Cash flow can come from bond interest, interest from other types of investments, and of course, dividends. A dividend is the distribution of a company's earnings paid out to shareholders; it's often viewed by its dividend yield, a metric that measures a dividend as a percent of the current stock price. Many academic studies show that dividends account for significant portions of long-term returns, with dividend contributions exceeding one-third of total returns in many cases.

FNF Group in Focus

FNF Group (FNF - Free Report) is headquartered in Jacksonville, and is in the Finance sector. The stock has seen a price change of 2.18% since the start of the year. The provider of title insurance and mortgage services is paying out a dividend of $0.48 per share at the moment, with a dividend yield of 3.68% compared to the Insurance - Property and Casualty industry's yield of 0.17% and the S&P 500's yield of 1.58%.

Taking a look at the company's dividend growth, its current annualized dividend of $1.92 is up 4.9% from last year. Over the last 5 years, FNF Group has increased its dividend 5 times on a year-over-year basis for an average annual increase of 10.68%. Future dividend growth will depend on earnings growth as well as payout ratio, which is the proportion of a company's annual earnings per share that it pays out as a dividend. FNF Group's current payout ratio is 55%, meaning it paid out 55% of its trailing 12-month EPS as dividend.
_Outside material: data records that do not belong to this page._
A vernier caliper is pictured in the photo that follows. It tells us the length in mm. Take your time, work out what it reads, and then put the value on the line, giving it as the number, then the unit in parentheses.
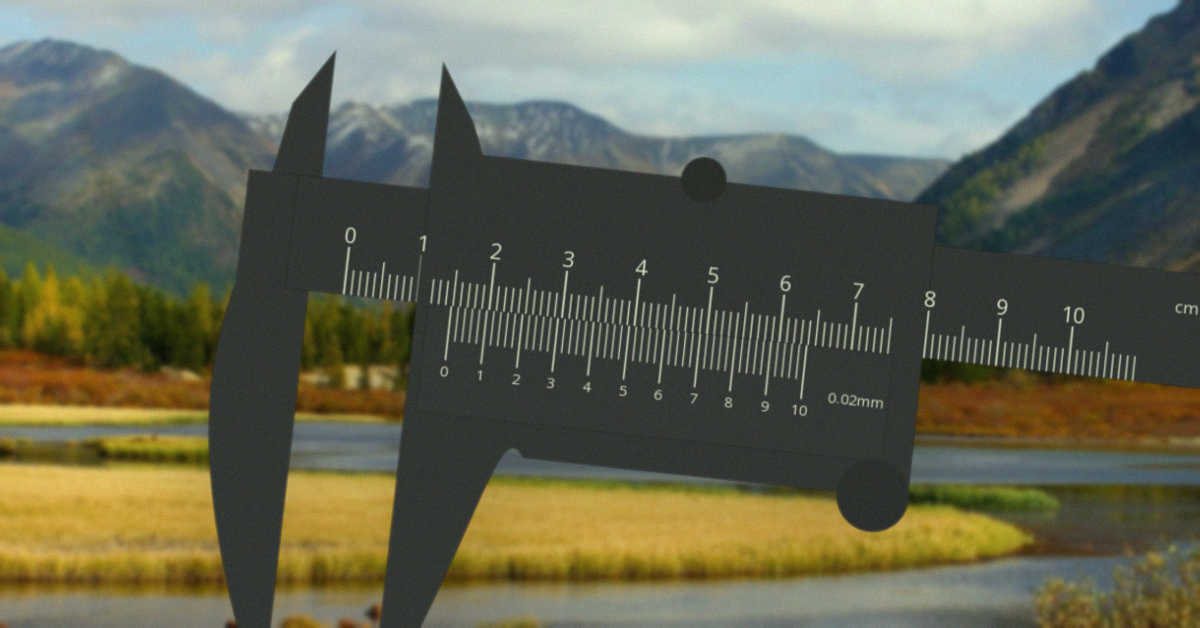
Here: 14.8 (mm)
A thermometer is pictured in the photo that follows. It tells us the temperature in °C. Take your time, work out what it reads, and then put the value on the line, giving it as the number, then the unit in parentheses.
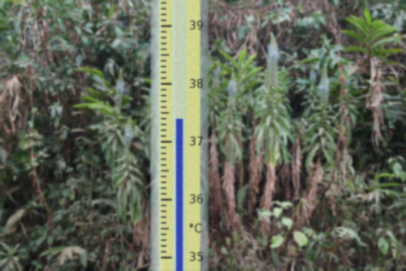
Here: 37.4 (°C)
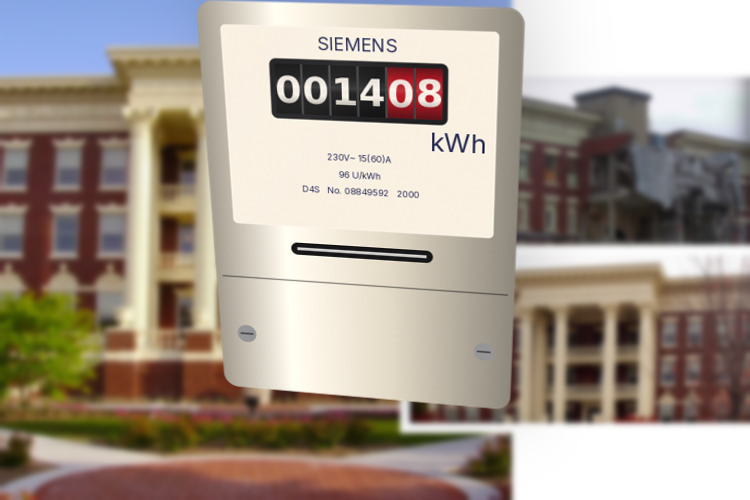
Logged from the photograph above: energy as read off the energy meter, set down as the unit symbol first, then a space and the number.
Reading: kWh 14.08
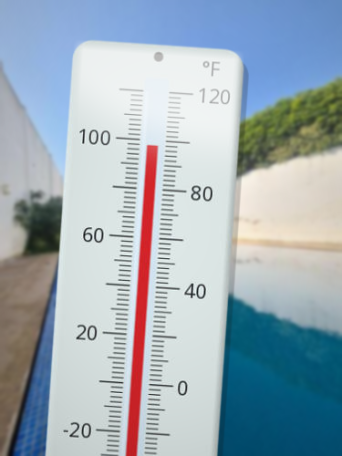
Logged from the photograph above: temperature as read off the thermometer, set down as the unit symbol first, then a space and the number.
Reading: °F 98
Looking at this fiscal year, FNF expects solid earnings growth. The Zacks Consensus Estimate for 2024 is $4.83 per share, which represents a year-over-year growth rate of 36.06%.

Bottom Line

Investors like dividends for many reasons; they greatly improve stock investing profits, decrease overall portfolio risk, and carry tax advantages, among others. However, not all companies offer a quarterly payout.

High-growth firms or tech start-ups, for example, rarely provide their shareholders a dividend, while larger, more established companies that have more secure profits are often seen as the best dividend options. Income investors must be conscious of the fact that high-yielding stocks tend to struggle during periods of rising interest rates. That said, they can take comfort from the fact that FNF is not only an attractive dividend play, but is also a compelling investment opportunity with a Zacks Rank of #2 (Buy).